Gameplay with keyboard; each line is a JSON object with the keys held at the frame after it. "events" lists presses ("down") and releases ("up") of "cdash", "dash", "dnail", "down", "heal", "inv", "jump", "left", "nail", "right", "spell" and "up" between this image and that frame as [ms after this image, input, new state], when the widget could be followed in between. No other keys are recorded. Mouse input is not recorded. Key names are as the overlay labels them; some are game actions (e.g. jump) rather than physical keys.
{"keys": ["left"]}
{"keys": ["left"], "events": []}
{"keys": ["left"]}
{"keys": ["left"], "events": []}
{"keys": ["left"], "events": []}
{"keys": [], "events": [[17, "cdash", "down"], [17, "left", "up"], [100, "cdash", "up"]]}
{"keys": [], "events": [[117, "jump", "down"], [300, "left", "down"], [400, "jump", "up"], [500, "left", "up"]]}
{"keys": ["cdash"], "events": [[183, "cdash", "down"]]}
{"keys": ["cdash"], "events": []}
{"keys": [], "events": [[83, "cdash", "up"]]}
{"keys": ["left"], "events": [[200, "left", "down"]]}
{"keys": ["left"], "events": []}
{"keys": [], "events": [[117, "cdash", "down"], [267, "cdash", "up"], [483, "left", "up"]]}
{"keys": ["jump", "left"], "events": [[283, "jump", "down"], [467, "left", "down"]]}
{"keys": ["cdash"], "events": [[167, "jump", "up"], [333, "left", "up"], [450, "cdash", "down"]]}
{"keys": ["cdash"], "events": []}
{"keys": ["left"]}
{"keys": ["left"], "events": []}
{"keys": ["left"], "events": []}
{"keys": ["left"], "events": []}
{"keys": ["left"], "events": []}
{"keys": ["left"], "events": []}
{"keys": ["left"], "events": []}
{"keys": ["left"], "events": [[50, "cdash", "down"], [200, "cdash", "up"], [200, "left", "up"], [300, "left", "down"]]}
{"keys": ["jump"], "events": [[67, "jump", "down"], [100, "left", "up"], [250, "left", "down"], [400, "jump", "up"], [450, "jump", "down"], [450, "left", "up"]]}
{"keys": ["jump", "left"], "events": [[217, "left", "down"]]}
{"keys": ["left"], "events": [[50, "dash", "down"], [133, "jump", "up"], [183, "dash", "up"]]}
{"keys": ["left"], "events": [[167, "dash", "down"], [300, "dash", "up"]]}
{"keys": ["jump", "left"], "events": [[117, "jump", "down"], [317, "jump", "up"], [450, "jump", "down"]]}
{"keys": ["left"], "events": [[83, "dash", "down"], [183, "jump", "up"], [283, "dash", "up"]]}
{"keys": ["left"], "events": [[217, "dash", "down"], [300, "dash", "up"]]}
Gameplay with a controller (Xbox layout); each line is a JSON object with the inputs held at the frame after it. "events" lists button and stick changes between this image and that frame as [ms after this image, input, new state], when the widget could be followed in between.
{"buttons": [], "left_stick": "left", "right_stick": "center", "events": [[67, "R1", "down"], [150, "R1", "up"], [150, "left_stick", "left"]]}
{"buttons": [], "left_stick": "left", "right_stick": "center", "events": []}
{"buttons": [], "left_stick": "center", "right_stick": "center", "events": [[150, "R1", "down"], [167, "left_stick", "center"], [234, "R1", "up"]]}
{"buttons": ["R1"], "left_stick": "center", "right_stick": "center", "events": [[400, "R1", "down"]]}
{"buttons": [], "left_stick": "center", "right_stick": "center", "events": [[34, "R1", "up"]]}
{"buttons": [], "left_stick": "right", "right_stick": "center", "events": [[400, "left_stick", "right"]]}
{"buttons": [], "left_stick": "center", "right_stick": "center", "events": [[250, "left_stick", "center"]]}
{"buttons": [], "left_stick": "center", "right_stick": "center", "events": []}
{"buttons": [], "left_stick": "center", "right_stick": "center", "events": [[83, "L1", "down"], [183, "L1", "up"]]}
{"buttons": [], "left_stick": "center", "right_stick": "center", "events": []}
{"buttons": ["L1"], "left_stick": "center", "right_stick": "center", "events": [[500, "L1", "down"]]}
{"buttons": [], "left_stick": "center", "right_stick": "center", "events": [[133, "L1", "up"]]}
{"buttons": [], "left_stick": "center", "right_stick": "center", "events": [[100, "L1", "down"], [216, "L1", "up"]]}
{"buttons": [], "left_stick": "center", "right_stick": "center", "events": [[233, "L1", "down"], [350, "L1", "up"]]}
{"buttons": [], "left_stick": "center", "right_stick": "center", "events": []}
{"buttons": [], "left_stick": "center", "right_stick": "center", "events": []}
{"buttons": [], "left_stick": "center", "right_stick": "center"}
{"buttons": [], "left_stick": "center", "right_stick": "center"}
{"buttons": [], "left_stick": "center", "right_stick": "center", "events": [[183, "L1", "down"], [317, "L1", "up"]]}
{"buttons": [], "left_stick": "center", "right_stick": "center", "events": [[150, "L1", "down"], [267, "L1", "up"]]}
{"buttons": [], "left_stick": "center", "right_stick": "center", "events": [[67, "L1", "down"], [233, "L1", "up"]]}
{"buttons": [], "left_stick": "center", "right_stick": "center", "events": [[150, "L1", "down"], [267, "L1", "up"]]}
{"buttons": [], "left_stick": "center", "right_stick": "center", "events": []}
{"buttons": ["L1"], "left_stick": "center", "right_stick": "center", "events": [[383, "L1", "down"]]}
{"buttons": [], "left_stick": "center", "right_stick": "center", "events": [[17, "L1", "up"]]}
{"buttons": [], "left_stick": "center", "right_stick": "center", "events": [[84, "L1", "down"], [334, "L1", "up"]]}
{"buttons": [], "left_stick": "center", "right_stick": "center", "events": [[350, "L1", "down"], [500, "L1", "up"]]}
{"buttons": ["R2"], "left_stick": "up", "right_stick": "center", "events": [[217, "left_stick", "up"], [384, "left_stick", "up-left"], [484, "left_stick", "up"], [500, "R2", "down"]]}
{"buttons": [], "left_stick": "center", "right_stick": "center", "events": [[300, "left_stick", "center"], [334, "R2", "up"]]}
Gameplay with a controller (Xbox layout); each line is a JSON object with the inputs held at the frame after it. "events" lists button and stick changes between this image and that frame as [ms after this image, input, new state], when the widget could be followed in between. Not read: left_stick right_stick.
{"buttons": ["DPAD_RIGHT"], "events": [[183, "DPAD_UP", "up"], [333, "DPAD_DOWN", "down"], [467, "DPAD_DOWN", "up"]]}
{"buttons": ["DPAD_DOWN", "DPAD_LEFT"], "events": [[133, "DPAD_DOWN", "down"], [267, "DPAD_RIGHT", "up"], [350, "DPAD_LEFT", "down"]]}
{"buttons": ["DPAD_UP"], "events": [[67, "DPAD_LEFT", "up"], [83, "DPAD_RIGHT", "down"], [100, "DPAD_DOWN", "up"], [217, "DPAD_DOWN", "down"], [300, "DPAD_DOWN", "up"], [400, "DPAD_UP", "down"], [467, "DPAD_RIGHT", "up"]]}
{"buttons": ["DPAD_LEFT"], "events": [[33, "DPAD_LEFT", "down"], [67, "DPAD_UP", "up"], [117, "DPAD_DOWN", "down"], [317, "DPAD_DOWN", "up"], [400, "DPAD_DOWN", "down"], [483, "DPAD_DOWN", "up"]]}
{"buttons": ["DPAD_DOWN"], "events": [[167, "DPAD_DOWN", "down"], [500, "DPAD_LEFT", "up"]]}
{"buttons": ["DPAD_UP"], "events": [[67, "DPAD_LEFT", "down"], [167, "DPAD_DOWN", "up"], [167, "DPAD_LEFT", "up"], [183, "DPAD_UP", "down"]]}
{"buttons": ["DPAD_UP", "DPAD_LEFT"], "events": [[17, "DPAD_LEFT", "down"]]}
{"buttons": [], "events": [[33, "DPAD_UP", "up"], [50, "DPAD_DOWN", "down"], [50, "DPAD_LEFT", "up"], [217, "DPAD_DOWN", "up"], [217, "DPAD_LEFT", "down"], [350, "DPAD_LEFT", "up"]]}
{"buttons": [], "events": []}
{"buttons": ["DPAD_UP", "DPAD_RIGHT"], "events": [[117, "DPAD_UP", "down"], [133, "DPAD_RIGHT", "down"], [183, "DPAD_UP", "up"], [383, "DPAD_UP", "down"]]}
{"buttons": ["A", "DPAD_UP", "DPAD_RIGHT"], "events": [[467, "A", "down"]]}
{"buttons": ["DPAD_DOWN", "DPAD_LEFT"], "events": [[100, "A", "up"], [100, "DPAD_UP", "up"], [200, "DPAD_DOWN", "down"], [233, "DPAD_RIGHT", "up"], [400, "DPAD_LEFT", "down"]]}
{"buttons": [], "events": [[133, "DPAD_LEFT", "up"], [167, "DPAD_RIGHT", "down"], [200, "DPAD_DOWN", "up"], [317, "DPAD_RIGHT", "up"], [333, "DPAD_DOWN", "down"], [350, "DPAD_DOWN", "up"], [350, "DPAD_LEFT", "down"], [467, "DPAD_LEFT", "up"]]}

__________

WHAT TO WORK ON: Would you please copy every line from the listing above that contains the word "lists"?

ANSWER FOR THIS EXERCISE:
Gameplay with keyboard; each line is a JSON object with the keys held at the frame after it. "events" lists presses ("down") and releases ("up") of "cdash", "dash", "dnail", "down", "heal", "inv", "jump", "left", "nail", "right", "spell" and "up" between this image and that frame as [ms after this image, input, new state], when the widget could be followed in between. No other keys are recorded. Mouse input is not recorded. Key names are as the overlay labels them; some are game actions (e.g. jump) rather than physical keys.
Gameplay with a controller (Xbox layout); each line is a JSON object with the inputs held at the frame after it. "events" lists button and stick changes between this image and that frame as [ms after this image, input, new state], when the widget could be followed in between.
Gameplay with a controller (Xbox layout); each line is a JSON object with the inputs held at the frame after it. "events" lists button and stick changes between this image and that frame as [ms after this image, input, new state], when the widget could be followed in between. Not read: left_stick right_stick.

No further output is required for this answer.